Your task.
Every line below is to be copied exactly, with the pictures left out.
----------------------------------------
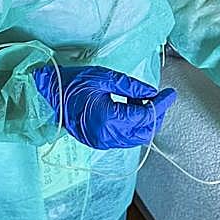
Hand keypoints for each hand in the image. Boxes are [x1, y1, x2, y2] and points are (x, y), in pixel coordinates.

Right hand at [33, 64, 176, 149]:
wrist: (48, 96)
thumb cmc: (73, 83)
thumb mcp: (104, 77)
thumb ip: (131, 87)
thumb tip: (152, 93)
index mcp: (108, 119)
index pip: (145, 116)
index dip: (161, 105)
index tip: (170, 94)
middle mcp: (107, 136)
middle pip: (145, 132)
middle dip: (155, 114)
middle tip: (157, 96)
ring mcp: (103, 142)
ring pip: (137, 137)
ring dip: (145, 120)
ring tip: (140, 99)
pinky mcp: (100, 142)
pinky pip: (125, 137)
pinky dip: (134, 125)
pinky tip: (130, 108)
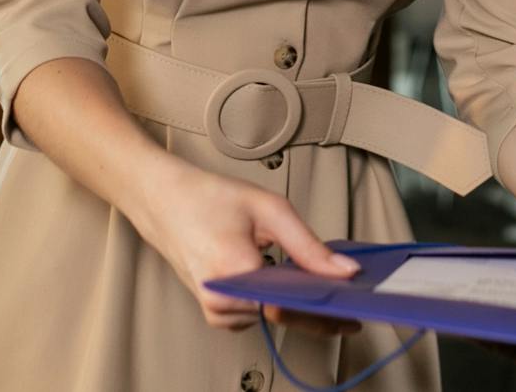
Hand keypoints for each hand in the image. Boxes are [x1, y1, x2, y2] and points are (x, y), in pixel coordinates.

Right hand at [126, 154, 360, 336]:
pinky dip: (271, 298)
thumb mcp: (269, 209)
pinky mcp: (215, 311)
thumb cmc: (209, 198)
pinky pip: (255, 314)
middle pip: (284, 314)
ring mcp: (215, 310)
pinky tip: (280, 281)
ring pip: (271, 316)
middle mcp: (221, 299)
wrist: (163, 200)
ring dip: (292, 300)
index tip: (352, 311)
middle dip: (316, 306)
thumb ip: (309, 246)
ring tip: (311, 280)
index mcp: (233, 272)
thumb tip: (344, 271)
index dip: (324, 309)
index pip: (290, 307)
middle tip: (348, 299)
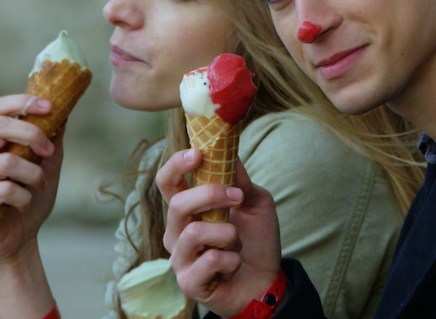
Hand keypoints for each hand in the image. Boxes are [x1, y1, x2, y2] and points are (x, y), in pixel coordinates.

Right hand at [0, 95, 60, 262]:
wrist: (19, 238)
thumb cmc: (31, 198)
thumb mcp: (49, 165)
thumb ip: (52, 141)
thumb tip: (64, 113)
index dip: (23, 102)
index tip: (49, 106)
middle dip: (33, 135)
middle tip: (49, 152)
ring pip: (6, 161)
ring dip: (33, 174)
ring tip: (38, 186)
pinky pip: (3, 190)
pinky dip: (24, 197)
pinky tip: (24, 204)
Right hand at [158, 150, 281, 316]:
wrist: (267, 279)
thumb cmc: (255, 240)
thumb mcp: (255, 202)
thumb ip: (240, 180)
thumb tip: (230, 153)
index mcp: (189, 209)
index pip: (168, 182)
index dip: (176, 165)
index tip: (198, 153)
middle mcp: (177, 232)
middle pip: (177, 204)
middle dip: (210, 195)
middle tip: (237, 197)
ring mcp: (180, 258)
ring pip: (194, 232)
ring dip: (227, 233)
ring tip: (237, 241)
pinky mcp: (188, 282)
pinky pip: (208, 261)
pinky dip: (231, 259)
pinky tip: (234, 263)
----------------------------------------
Output for this task.
Hand keypoints for each hand in the image. Boxes are [x1, y1, x2, y2] and points are (x, y), in pixel coordinates.

Right hand at [33, 64, 176, 149]:
wrist: (48, 96)
thumb cmc: (73, 83)
thumb mcp: (104, 77)
thumb ip: (131, 87)
thumb tip: (152, 93)
index mcp: (108, 119)
index pip: (145, 116)
index dip: (161, 105)
index tip: (170, 94)
middle mcp: (107, 136)
middle pip: (145, 132)
middle dip: (155, 114)
middle tip: (157, 96)
ring mcp: (103, 142)
ring pip: (137, 137)
ring dip: (145, 120)
ring tip: (140, 99)
pinky mcp: (100, 142)
pinky pip: (125, 137)
pinky dip: (134, 125)
pinky tip: (130, 108)
Hand keypoints for each hand in the image. Boxes are [x1, y1, x2, y2] and points are (x, y), in pixel coordinates.

Right hand at [126, 154, 360, 336]:
pinky dip: (271, 298)
thumb mcp: (269, 209)
pinky mcp: (215, 311)
thumb cmc: (209, 198)
pinky pip: (255, 314)
middle pip: (284, 314)
ring mcp: (215, 310)
pinky tip: (280, 281)
ring pip: (271, 316)
middle mcp: (221, 299)
wrist: (163, 200)
ring dip: (292, 300)
index tip: (352, 311)
middle dip: (316, 306)
thumb ip: (309, 246)
ring tip: (311, 280)
index mcp: (233, 272)
thumb tip: (344, 271)
index dip: (324, 309)
index pip: (290, 307)
middle tip: (348, 299)
Hand keypoints for each hand in the image. Boxes are [x1, y1, x2, y2] and points are (x, y), in pixel coordinates.

Right hand at [0, 95, 60, 262]:
wrist: (19, 238)
thumb cmc: (31, 198)
thumb mcp: (49, 165)
thumb ip: (52, 141)
thumb tip: (64, 113)
index dip: (23, 102)
index tip: (49, 106)
middle dip: (33, 135)
middle tip: (49, 152)
ring pip: (6, 161)
ring dip: (33, 174)
ring tip: (38, 186)
pinky pip: (3, 190)
pinky dip: (24, 197)
pinky tip: (24, 204)
Right hand at [158, 150, 281, 316]:
wrist: (267, 279)
thumb cmc: (255, 240)
thumb mcp: (255, 202)
thumb ip: (240, 180)
thumb tip: (230, 153)
index mcp: (189, 209)
index pip: (168, 182)
index dip: (176, 165)
index tip: (198, 153)
middle mcp: (177, 232)
middle pip: (177, 204)
middle dip: (210, 195)
middle tip: (237, 197)
ring mcp: (180, 258)
ring pip: (194, 232)
ring dip: (227, 233)
ring tip: (237, 241)
pinky mcp: (188, 282)
pinky pip: (208, 261)
pinky dip: (231, 259)
pinky tip: (234, 263)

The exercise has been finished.